Abravanel by Benzion Netanyahu

I thought I would investigate the scholarship of Israel's Prime Minister's father, Professor Benzion Netanyahu by reading his contribution on Don Yitzchak Abravanel.

After a brief overview and summary of Abravanel's life, the author evaluates Abravanel's thought as it manifests itself politically, historically and religiously.  He concludes that Abravanel fits really as a Medievalist than a man of the Renaissance.

Abravanel's life was filled with tragedy: he flees his birthplace of Portugal because of a purge - he is accused of disloyalty, a claim that he vigorously denies even after there is no fear of retribution.  His service to King Ferdinand and Isabella is well received, however, Abravanel is unaware that the monarchy has been percolating to expel the Jewish people.  With masterful tact and diplomacy, Abravanel's appeal to cancel the decree of expulsion is unsuccessful.  For Don Yitzchak conversion is not an option, he decides to leave the realm with his family and brethren.  He goes to Naples and services the royal court but also has to leave and after of few other places he finally settles in Venice.
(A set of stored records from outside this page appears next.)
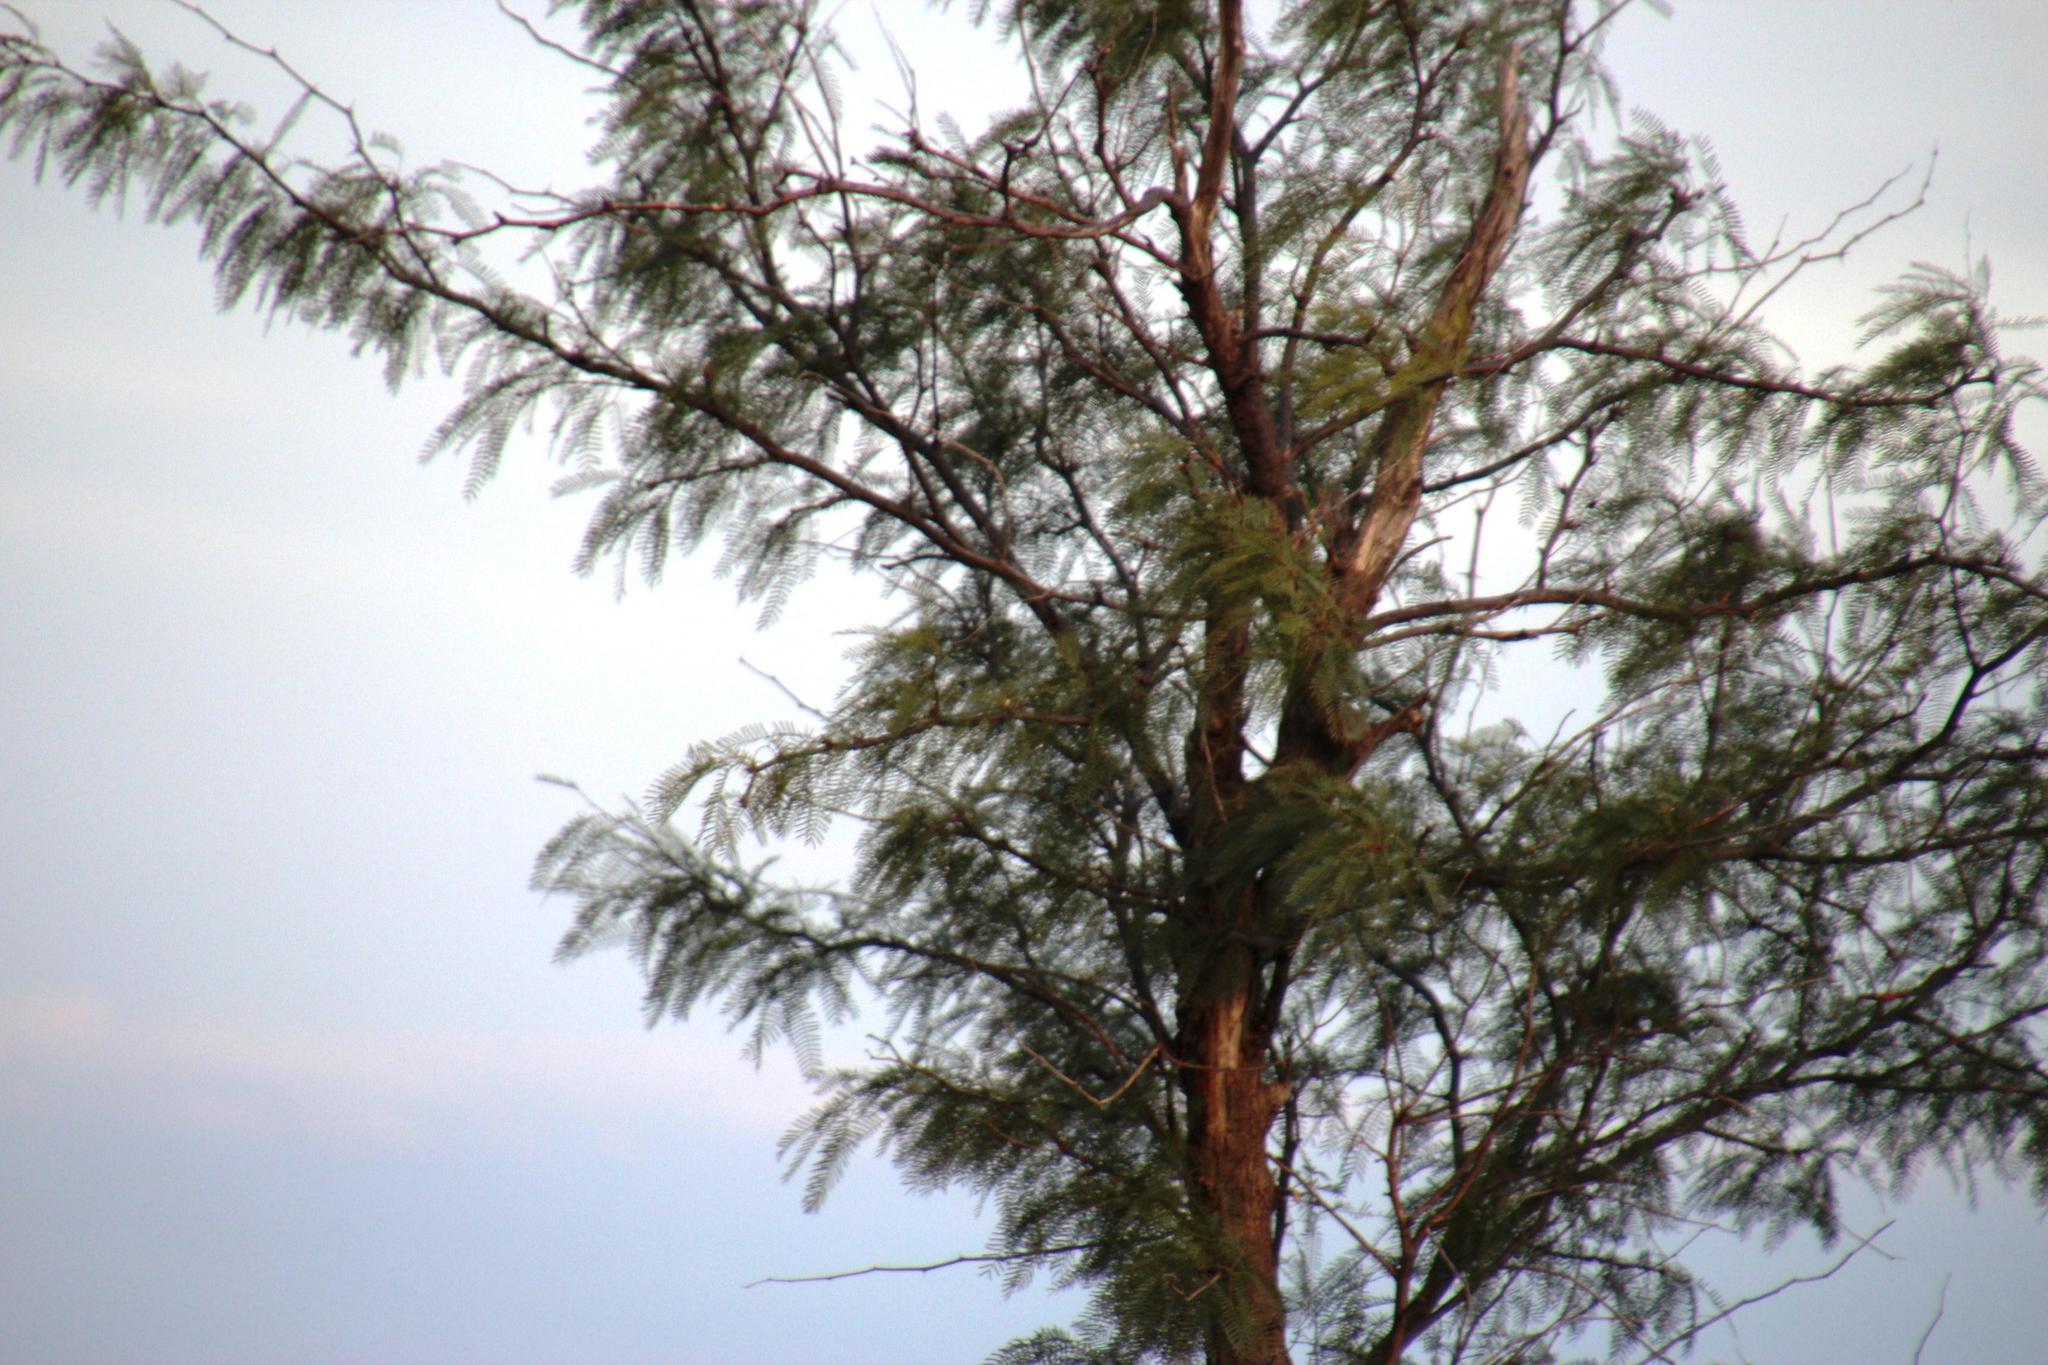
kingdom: Plantae
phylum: Tracheophyta
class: Magnoliopsida
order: Fabales
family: Fabaceae
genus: Prosopis
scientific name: Prosopis glandulosa
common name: Honey mesquite
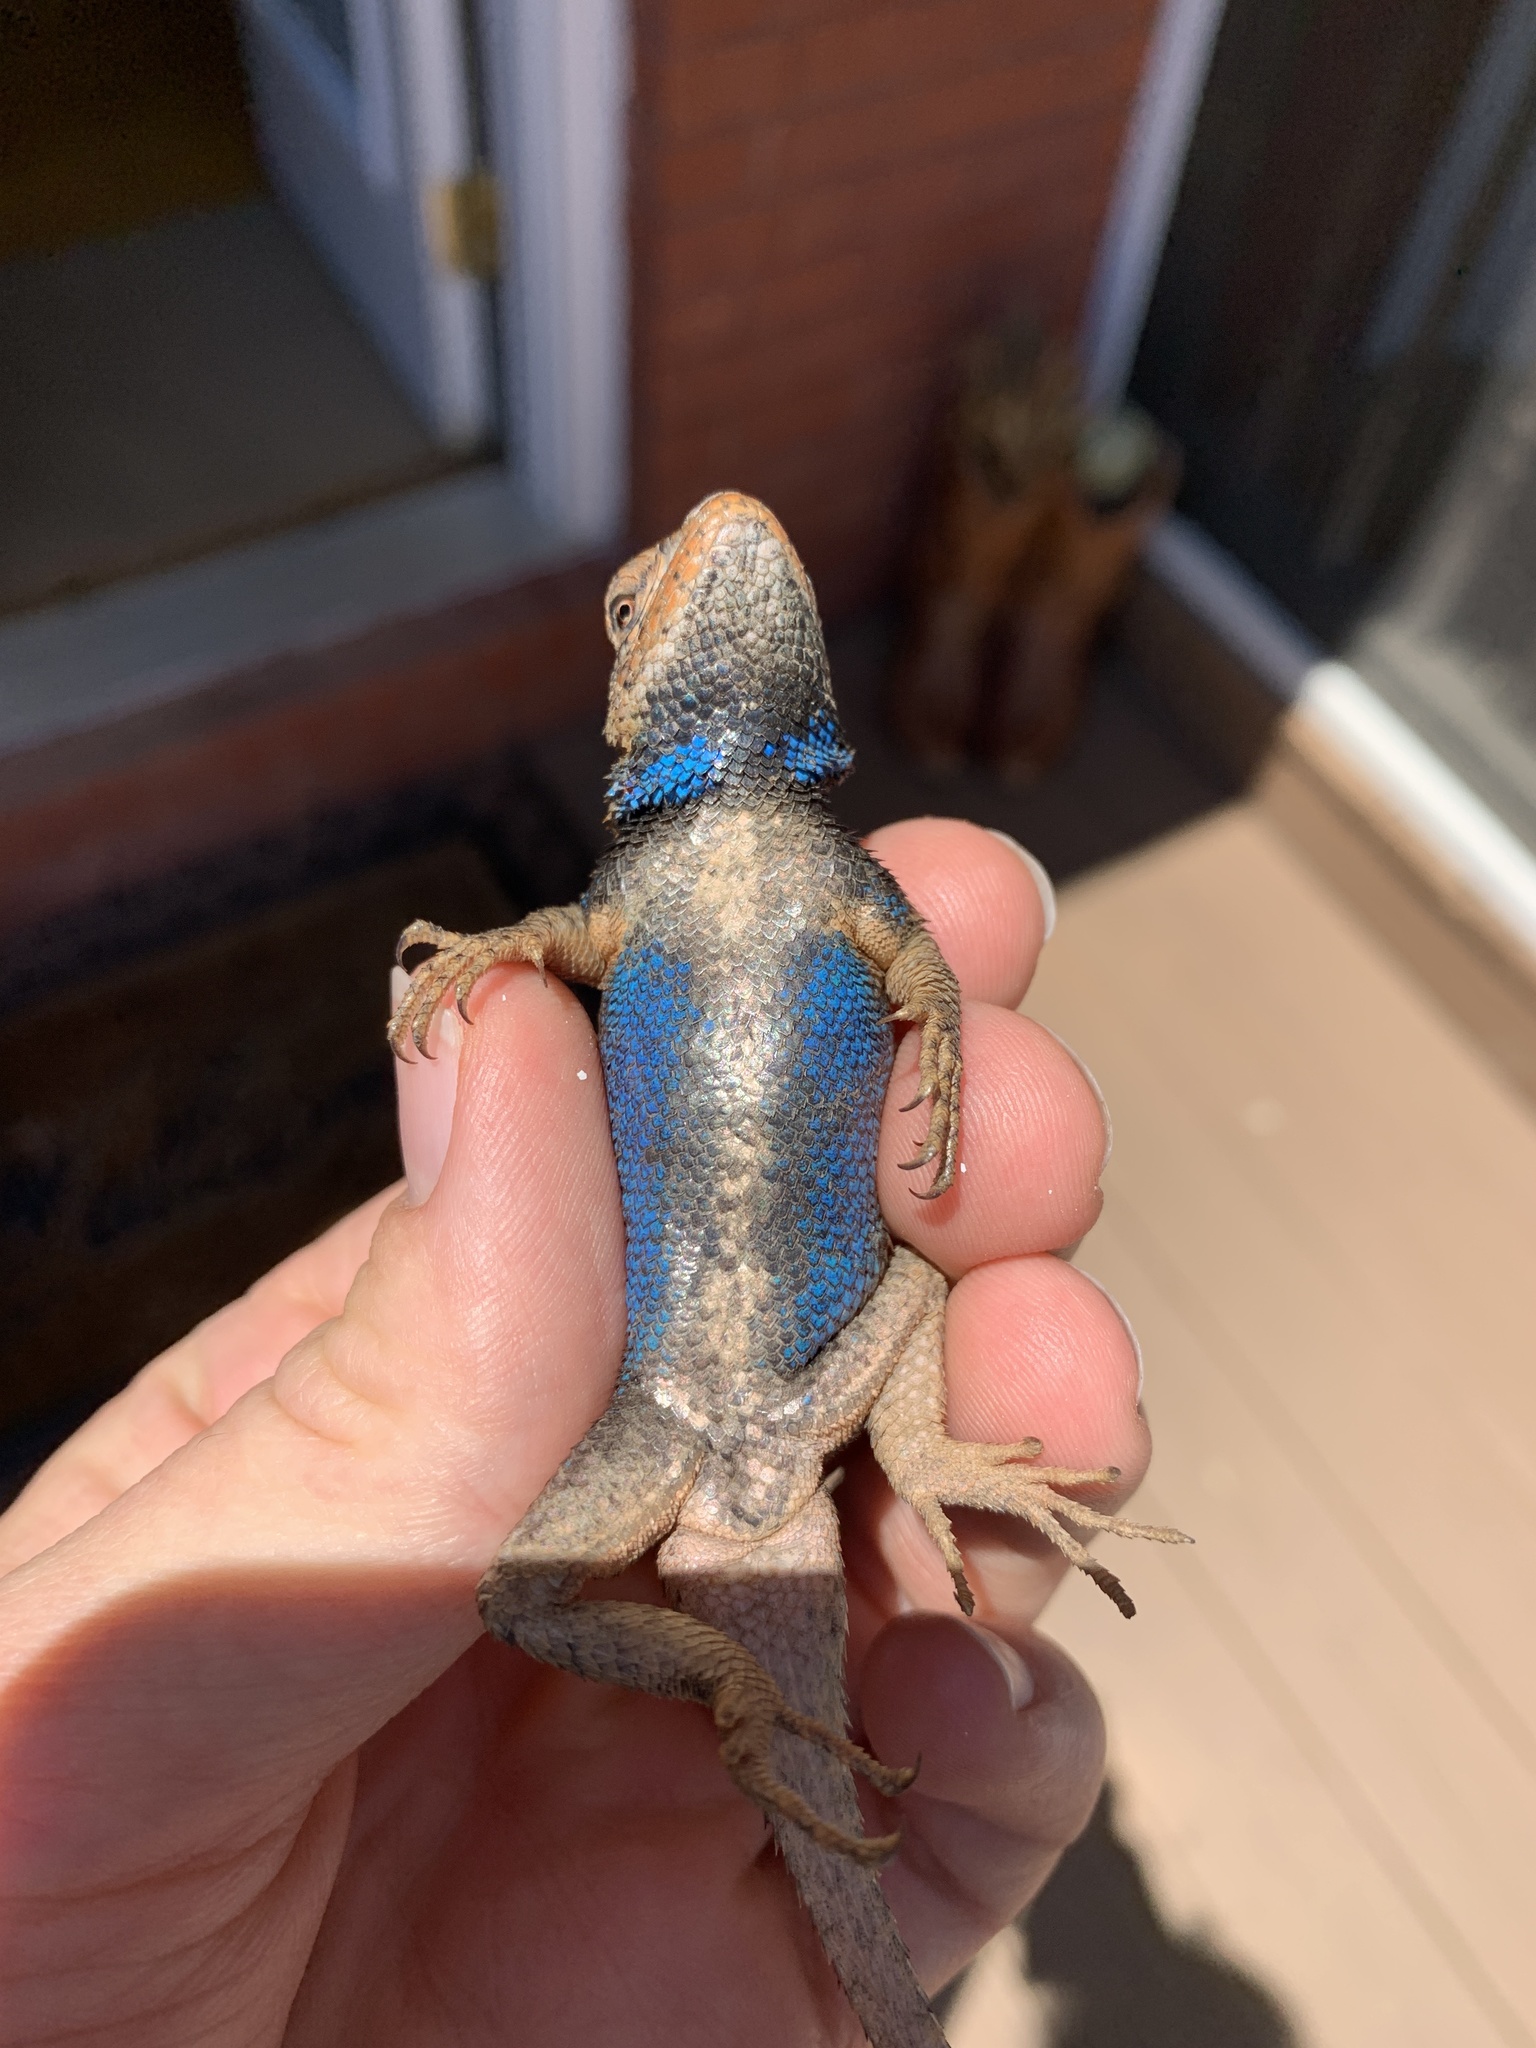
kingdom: Animalia
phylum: Chordata
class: Squamata
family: Phrynosomatidae
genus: Sceloporus
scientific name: Sceloporus undulatus
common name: Eastern fence lizard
The salient features of Abravanel's scholarship was his anti-rational approach - he disagreed with Maimonides although he held Rav Saadia Gaon in very high esteem.  He generally adopted a mystical approach to history.  He developed a messianism that affected the generations that came after him. He did not believe in civil disobedience even if one suffered from an evil tyrant.  He advocated prayer, asking for the Almighty to remove the tyrant because everything comes from Gd.

Prof. Netanyahu believes that most of the conversos were not secret cryptic Jews; they willingly convert due to great persuasive tactics of the church through public sermons and public disputations.  The author sees Abravanel well versed in all the secular works of his age and places him squarely as a Medievalist and not on the verge of Modernity that brought on severe materialism and secularism.  Prof. Netanyahu does not evaluate Abravanel within the context of Jewish scholarship.   In Yeshivah circles, for example, Rabbi Chaim Dov Rabinovitz sees Abravanel's scholarly independence of the Sages as problematic.

I found this volume a fine critical analysis of one of Spanish Jewry great leaders at a very dark time of Jewish History.